Sunday, February 26, 2006

Forgiveness starts with an apology -- my own

I've been having clashes with my boss lately. We both care deeply about our intellectually disabled clients. However she's a lot more into political correctness than I am and she likes to be in charge. I am not the only one to clash with her: all of the employees in our house feel as though they are not being listened to and that her need for control is being put before the clients' welfare. I do believe she genuinely thinks she's doing what's best but I also believe she is deeply insecure and controlling.

Recently she and I had a rather heated conversation over a specific issue, in which she cut me off three times then berated me for making her repeat herself three times. I was furious. I spent the rest of the day being icily polite and the rest of the week fuming. I hit the hell out of a punching bag at the gym. I complained to my wife. I spent several deeply satisfying occasions bashing her with other employees and being assured that I was in the right. I knew better than her. It was myself who was righteous.

At the same time I was also praying to God about the situation. And you know what God told me? I needed to be the one to apologise.

But I hadn't done anything wrong! She was the one who was putting her own psychological needs ahead of practicality and the client's comfort. She was the one who was rude to me. She---

She was someone to whom I needed to be reconciled. I was accomplishing nothing be nurturing my feelings of anger, by gossiping about her with other employees, by refusing to see the Christ in her. I was just confirming my own opinions over and over. So I searched my heart for anything I had done that contributed to making that encounter an angry one. And I was able to see that my own behaviour had not been all it could be. So when we next met, I sincerely apologized for being defensive and started to explain why I had been that way.

And then she cut me off in order to accept my apology. ARGH!

But I have made a committment to pray for her, and hard as it is it feels good. I have made a committment not to speak negatively of her with other employees and that's even harder. But when the situation comes to a head I will be able to look her in the eye and know that I tried not to make the situation worse. And that is important to me.

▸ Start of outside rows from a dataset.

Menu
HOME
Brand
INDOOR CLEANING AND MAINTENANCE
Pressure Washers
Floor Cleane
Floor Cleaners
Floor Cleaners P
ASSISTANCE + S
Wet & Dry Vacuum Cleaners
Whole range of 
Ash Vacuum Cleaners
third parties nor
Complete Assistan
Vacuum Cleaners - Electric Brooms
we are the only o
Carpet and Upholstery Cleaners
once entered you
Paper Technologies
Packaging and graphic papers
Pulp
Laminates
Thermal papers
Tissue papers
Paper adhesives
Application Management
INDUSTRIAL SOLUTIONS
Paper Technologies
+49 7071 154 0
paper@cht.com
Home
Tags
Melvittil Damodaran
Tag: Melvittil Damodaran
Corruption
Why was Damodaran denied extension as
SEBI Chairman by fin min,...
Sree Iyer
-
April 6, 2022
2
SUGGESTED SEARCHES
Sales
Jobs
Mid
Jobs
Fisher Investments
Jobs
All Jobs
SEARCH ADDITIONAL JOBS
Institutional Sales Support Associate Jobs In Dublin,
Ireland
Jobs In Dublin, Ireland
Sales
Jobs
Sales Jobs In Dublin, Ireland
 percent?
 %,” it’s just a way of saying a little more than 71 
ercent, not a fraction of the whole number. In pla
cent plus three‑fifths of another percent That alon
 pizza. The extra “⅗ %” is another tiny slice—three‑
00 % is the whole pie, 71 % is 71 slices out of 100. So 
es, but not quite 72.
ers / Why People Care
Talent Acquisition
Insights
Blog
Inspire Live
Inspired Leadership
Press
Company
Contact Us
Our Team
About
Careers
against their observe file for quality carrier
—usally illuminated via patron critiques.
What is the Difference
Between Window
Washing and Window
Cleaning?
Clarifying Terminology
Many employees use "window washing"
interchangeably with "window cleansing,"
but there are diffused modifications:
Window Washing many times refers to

""You have heard that it was said to those of ancient times, "You shall not murder'; and "whoever murders shall be liable to judgment.' But I say to you that if you are angry with a brother or sister, you will be liable to judgment; and if you insult a brother or sister, you will be liable to the council; and if you say, "You fool,' you will be liable to the hell of fire. So when you are offering your gift at the altar, if you remember that your brother or sister has something against you, leave your gift there before the altar and go; first be reconciled to your brother or sister, and then come and offer your gift... But I say to you, Love your enemies and pray for those who persecute you, so that you may be children of your Father in heaven;"

1 Comments:

Blogger Jenn said...

Wow. For some reason this post made me sort of tear up. I guess maybe I have some thinking to do.